Obwohl er selber sekular lebte, setzte er sich besonders für das jüdische Selbstbewusstsein ein. Eines seiner wichtigsten Werke war 1937 “Die Geschichte der Juden in Berlin”. Aber nicht immer ging es ganz ernst zu, wie sein Buch “Der Herr Professor beim Kommiß. Ernstes und Heiteres aus der Garnison” beweist.
Am 3. April 1933 wurde Wolbe aufgrund seines jüdischen Glaubens nach 29 Jahren aus dem Schuldienst entlassen. Dies geschah in vorauseilendem Gehorsam, denn das entsprechende Berufsverbot gegen jüdische Lehrer trat erst einige Tage später in Kraft. Mit ihm wurde der ebenfalls jüdische Kollege Moritz Arndt entlassen.
Zu dieser Zeit lebte Wolbe mit seiner Familie in der Dortmunder Straße 11. Fünf Jahre nach seiner Entlassung aus dem Schuldienst starb Wolbe an einem Herzinfarkt. Als Grund wird angegeben, dass er am 22. September 1938 an der Bushaltestelle am Hansaplatz von Nazis bedroht worden war. Eugen Wolbe wurde auf dem Jüdischen Friedhof in Weißensee beerdigt.
An “seiner” Schule in der Stephanstraße ist im April 2003 zur Erinnerung an Eugen Wolbe und seinen Kollegen Moritz Arndt eine bronzene Gedenktafel angebracht worden. Das Besondere an dieser Tafel ist der umlaufende Schriftzug “Gedenke”. Er steht dort in den 28 Sprachen, die die SchülerInnen dieser Schule als Muttersprache haben.

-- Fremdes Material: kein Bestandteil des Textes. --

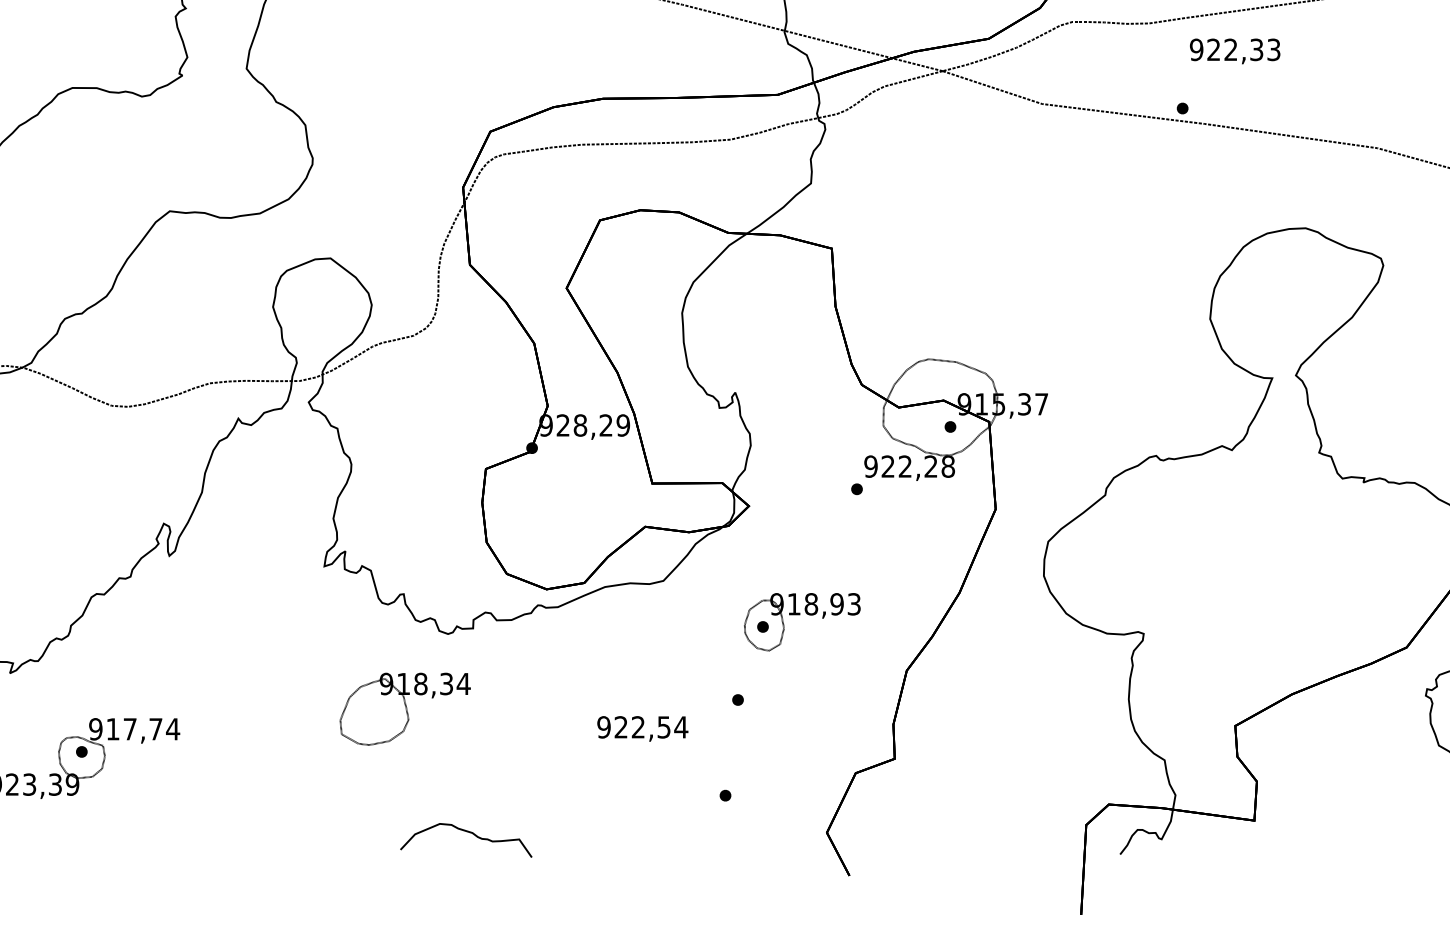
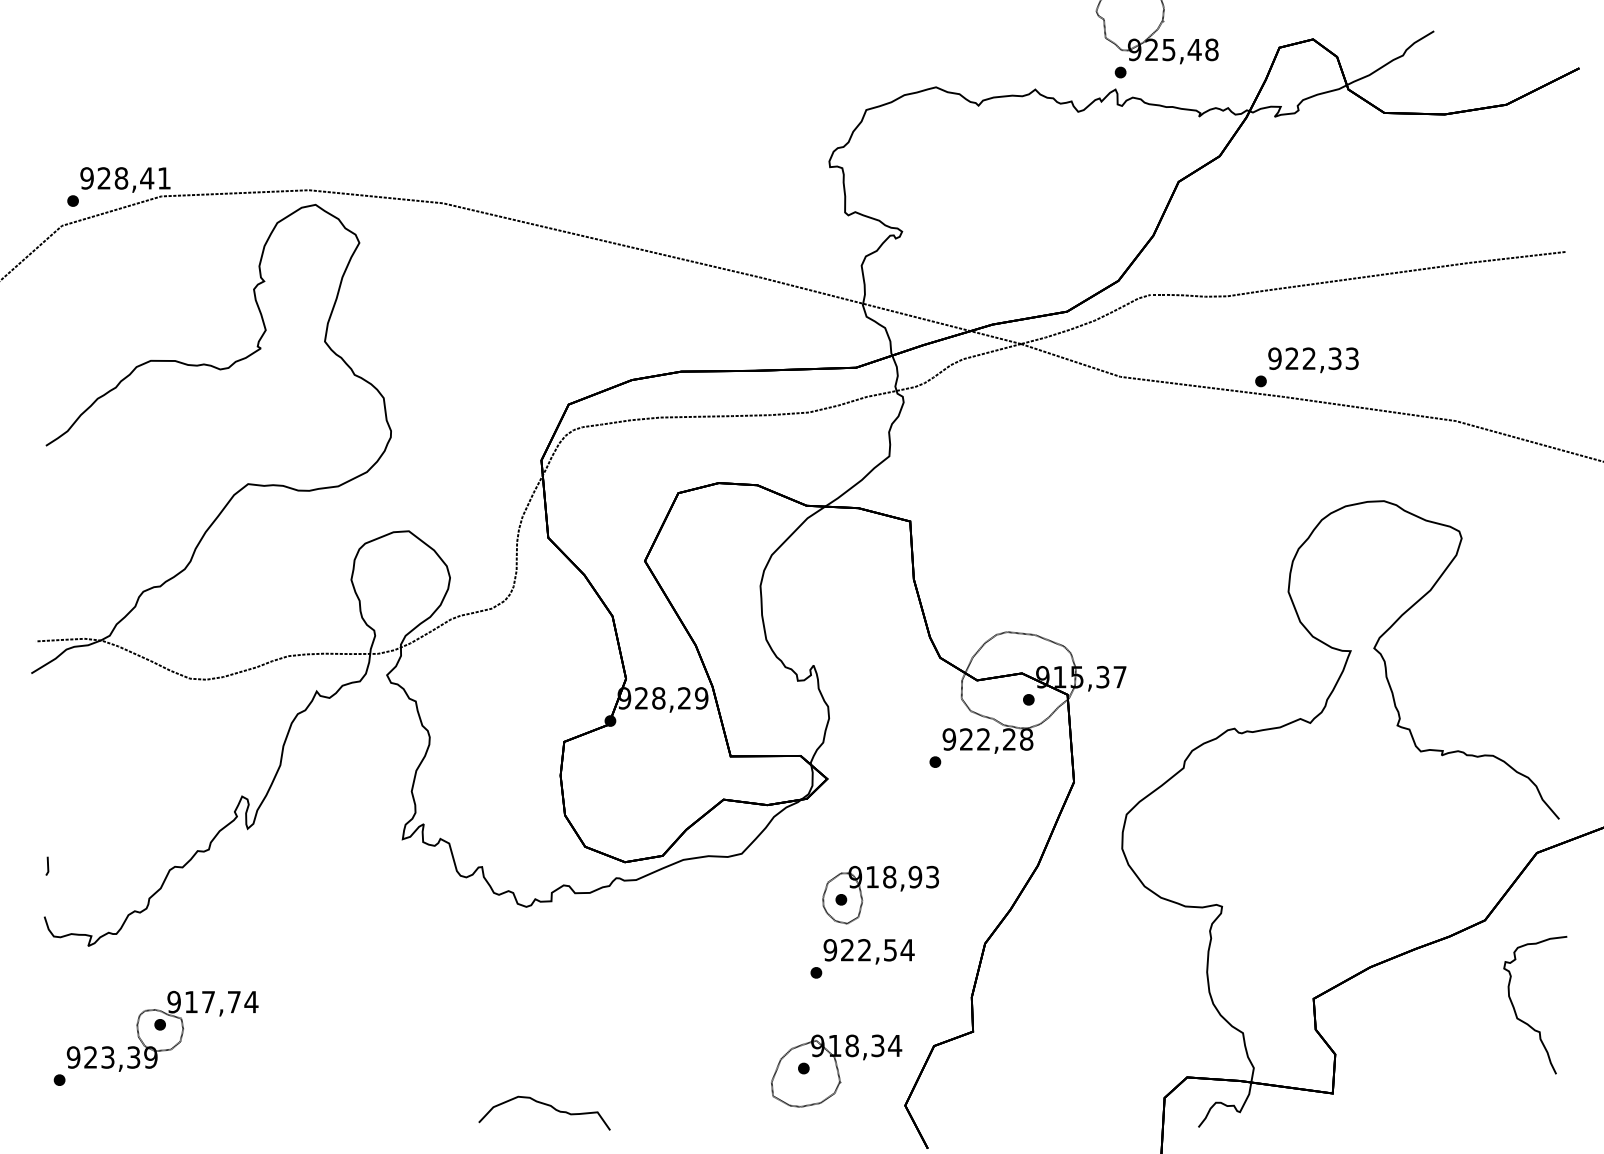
text: (1235, 51) -> (1313, 360), moved
part: (405, 708) -> (836, 1070), moved
text: (642, 728) -> (868, 951), moved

Die Ehefrau Eugen Wolbes, Franziska, lebte nach dem Tod ihres Mannes in der Jagowstraße 1. Von dort wurde sie im August 1942 nach Riga in den Holocaust deportiert. Der gemeinsame Sohn Shlomo (Wilhelm) Wolbe konnte vor den Nazis ins Exil nach Schweden fliehen und wurde dort zum Rabbiner. Er starb im Jahr 2005 im Alter von 91 Jahren.